Now it’s a Nicholson’s pub, and while it retains its original frontage, the interior – once you walk past the atmospheric and cosy alcoves by the entrance - has more of an identikit feel, not helped by the narrow proportions of the building and lack of natural light.
The selection of beers is sound though, with four ales on offer including the serviceable Nicholson’s Pale. I chose the, so-so, Hopback Winter Lightening, being as it was geographically the closest and a beer that I have enjoyed in its famous summer incarnation. Better was the Ewing’s choice of a pint of Dave from Great Heck in North Yorks. A very decent toasty dark ale that she kindly let me share while we plotted our further adventures thanks to a postcard we had picked up at the White Horse.
Our penultimate stop was the Rickety Press, in a sunny corner of Jericho. The pub is part of the Dodo group (along with the Rusty Bicycle on the Magdalen Road), which, certainly from the selection on offer when we visited, seems to be tied to Arkell's beers. A fairly uninspiring looking range (I had already told the Ewing to stay away from the Old Rosie cider), although I was pretty pleased with my pint of 3B Bitter, with a tight creamy head not often seen south of the Watford Gap.

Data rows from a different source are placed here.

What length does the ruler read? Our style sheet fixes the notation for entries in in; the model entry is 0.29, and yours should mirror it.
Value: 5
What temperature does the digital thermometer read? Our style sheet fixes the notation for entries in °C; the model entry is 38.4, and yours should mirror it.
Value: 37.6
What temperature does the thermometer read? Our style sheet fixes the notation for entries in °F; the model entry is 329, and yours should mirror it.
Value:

Already, less than a third of the way into the new year, a contender for Best Thing I have eaten in 2017 is the Rickety Press’ n’duja pizza. Not so much for the chunks of fiery Calabrian sausage, delicious as they were, but for the tangy, chewy sourdough base speckled with charred spots from its ferocious firing. I didn’t even need the home made dipping sauce for my crusts, and I love a dipping sauce for my crusts.
The topping on the pizza bianca here - speck, rocket, gorgonzola and pickled pears - was slightly less successful than at our previous stop. Although the magic of blue cheese on a pizza (or on anything) should never be underestimated, especially when paired with the same gloriously chewy base.

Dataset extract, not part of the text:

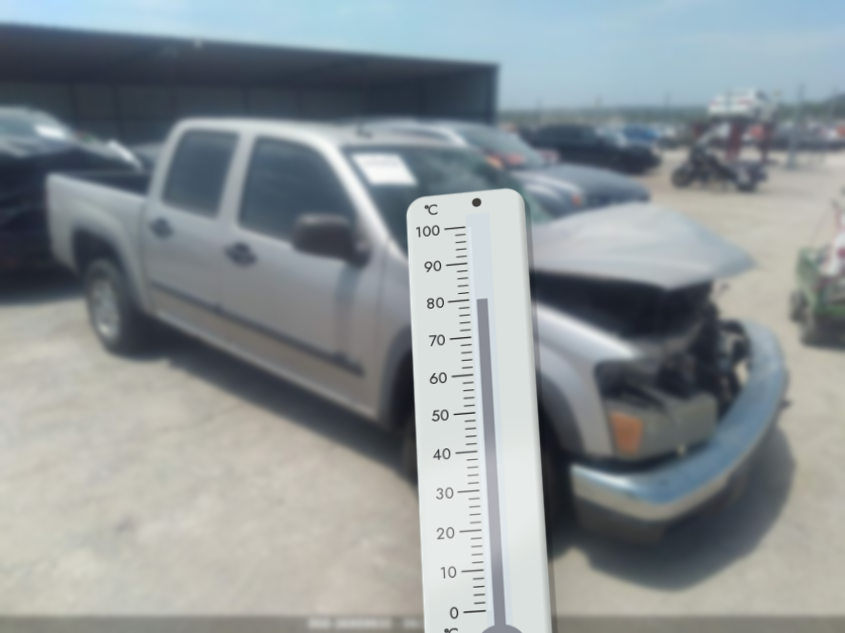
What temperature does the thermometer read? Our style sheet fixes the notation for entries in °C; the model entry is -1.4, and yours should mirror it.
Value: 80
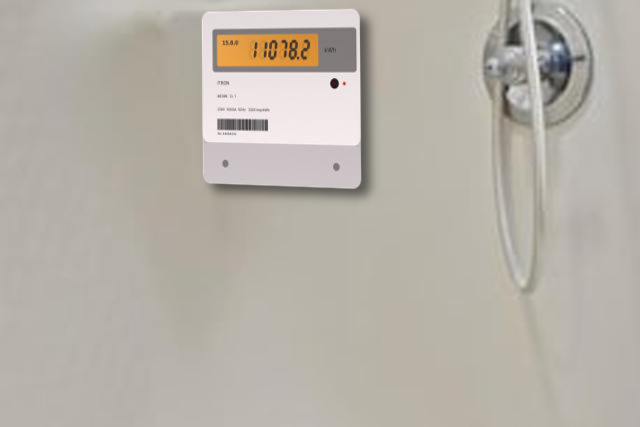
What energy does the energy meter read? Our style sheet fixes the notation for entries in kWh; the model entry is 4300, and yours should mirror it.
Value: 11078.2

And, as even we struggled to finish our second round of pies, it meant I got to enjoy the leftovers (thanks to the Ewing for carefully carrying the box upright all the way home) later that evening with a, judicious, splash of truffle oil like our pie at the White Rabbit - the best of both worlds.
After all those pints and pizza it was time for a little pudding and what better than a G&D ice cream, from their Davis branch on Little Clarendon Street. My waffle cone - filled with a special Rolo flavour, designed for Valentine's Day (I didn't share) was the perfect accompaniment to a stroll across to the Denys Wilkinson Building. The beautiful Brutalist home to Oxford's Nuclear and particle physics departments.
As we slowly swayed our satiated way back to the station, I'll leave you with the, rather apt, words of Max Beerbohm; 'that old bell, presage of a train, had just sounded through Oxford Station; and the undergraduates who were waiting there, gay figures in tweed or flannels, moved to the margin of the platform and gazed idly up the line'.